Collected data
──────────────────────────────
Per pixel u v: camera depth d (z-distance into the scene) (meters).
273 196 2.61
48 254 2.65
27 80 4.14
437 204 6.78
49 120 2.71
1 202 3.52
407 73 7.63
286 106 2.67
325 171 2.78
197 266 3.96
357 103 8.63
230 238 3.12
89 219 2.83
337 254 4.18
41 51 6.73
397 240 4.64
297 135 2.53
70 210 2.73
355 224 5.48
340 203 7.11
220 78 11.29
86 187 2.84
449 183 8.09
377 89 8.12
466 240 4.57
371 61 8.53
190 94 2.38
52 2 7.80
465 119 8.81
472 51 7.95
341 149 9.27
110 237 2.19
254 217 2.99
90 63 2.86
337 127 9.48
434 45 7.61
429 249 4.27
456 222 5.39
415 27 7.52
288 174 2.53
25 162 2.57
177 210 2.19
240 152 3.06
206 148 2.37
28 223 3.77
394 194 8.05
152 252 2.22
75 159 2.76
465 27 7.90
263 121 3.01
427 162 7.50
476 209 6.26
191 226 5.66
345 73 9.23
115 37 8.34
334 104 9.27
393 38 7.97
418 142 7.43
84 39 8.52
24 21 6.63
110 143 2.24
──────────────────────────────
WHAT TO PRODUCE:
Using the data above, restate every record word for word.

EXERCISE SOLUTION:
Per pixel u v: camera depth d (z-distance into the scene) (meters).
273 196 2.61
48 254 2.65
27 80 4.14
437 204 6.78
49 120 2.71
1 202 3.52
407 73 7.63
286 106 2.67
325 171 2.78
197 266 3.96
357 103 8.63
230 238 3.12
89 219 2.83
337 254 4.18
41 51 6.73
397 240 4.64
297 135 2.53
70 210 2.73
355 224 5.48
340 203 7.11
220 78 11.29
86 187 2.84
449 183 8.09
377 89 8.12
466 240 4.57
371 61 8.53
190 94 2.38
52 2 7.80
465 119 8.81
472 51 7.95
341 149 9.27
110 237 2.19
254 217 2.99
90 63 2.86
337 127 9.48
434 45 7.61
429 249 4.27
456 222 5.39
415 27 7.52
288 174 2.53
25 162 2.57
177 210 2.19
240 152 3.06
206 148 2.37
28 223 3.77
394 194 8.05
152 252 2.22
75 159 2.76
465 27 7.90
263 121 3.01
427 162 7.50
476 209 6.26
191 226 5.66
345 73 9.23
115 37 8.34
334 104 9.27
393 38 7.97
418 142 7.43
84 39 8.52
24 21 6.63
110 143 2.24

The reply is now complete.